第5話

 はー。今日の塾もだるかったな。

 大学進学という事で一応塾に火曜日、金曜日と通っている。

 残念な事に今日は授業が長引きいつもの電車に乗れるか分からなくなってしまった。

 大慌てで改札に着き、一段飛ばしで階段を登りながらホームに向かった。だか、ちょうどその時電車のドアが閉まった。

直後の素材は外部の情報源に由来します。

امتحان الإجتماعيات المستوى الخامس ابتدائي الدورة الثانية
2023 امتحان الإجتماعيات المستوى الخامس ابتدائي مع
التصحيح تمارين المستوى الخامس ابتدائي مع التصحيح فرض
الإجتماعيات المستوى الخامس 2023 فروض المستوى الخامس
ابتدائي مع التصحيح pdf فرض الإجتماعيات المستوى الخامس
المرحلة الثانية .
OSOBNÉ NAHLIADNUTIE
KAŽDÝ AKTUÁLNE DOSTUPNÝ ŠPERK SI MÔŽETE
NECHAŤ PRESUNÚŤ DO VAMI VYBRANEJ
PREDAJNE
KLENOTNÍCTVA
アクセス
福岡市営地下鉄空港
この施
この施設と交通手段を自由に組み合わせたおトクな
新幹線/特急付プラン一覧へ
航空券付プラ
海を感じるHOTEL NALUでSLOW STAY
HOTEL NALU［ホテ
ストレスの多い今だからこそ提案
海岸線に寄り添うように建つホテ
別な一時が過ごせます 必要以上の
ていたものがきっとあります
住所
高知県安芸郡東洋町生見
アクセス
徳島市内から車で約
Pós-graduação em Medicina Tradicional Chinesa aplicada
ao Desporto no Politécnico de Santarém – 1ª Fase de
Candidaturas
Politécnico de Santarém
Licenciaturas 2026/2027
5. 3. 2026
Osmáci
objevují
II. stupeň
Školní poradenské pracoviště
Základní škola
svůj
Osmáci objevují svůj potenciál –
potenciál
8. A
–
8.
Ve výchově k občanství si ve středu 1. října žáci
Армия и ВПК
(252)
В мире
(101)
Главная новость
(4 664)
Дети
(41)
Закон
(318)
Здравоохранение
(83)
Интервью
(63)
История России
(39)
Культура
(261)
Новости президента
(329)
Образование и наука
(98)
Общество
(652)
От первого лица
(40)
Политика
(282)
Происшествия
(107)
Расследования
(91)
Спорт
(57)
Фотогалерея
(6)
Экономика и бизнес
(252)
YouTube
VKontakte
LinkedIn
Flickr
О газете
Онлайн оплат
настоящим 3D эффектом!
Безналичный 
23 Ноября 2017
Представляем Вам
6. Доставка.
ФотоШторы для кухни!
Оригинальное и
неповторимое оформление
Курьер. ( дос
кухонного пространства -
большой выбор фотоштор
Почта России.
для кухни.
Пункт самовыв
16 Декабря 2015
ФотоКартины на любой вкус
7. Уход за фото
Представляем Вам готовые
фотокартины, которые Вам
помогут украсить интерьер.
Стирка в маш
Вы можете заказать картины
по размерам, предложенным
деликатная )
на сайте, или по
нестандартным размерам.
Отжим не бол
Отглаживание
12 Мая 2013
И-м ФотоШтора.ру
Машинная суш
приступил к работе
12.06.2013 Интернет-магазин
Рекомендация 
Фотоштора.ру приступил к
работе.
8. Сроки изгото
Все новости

 今日は本来落選し行けないはずのライブのチケットを佐藤さんにもらい運を使い果たしていたので仕方がないが、ため息がもれてしまった。


「はー」

「はー」


 だが、誰かと重なり、横を見ると佐藤さんが同じようにため息をついていた。


「やや山本くん!?」


 ずいぶんとびっくりしてる彼女に話しかける。


「塾の帰りですか?」


 こんなに遅くなるのは塾の帰りくらいだと脳内で名探偵の俺が推理をする。


「えっと、少し違うんですけどそんな感じです。」


 結局彼女の言いたい事はよく分からなかったが何かあるみたいだ。

 次のが来るまで喋りながら時間を潰す。

 どうやら彼女はいつも俺が乗っているあの電車に乗っているらしい。


「今まで、知らないだけで会っていたのかもしれないですね。」


 と言って、彼女はくすっと笑う。


 電車が来て乗り込むと席が一つ空いていたので彼女を座らせて自分はその前に立つ。

 そうした気遣いをする事でモテポイントを稼ごうとしているのは秘密だ。


 話題が尽きて何を話そうかと悩んでる時に佐藤さんの最寄り駅に着いた。

 最後に彼女は


「明日、ライブ楽しんで下さいね!」


 と一言、言って降りた。

 やっぱり、フルセブのファンなのか?

 布教しようかなと思いながら、


「マジでありがとう!」


 と言うと笑みを浮かべ、窓の外から手を振っていた。


 そして、ガタンゴトンと電車が動き出す。さっきまで横にいたのに、彼女と電車の距離はどんどん離れていく。

 そして、俺はさっきまで彼女が座っていた席に座る。

 なんかあったかい。うへへぇ。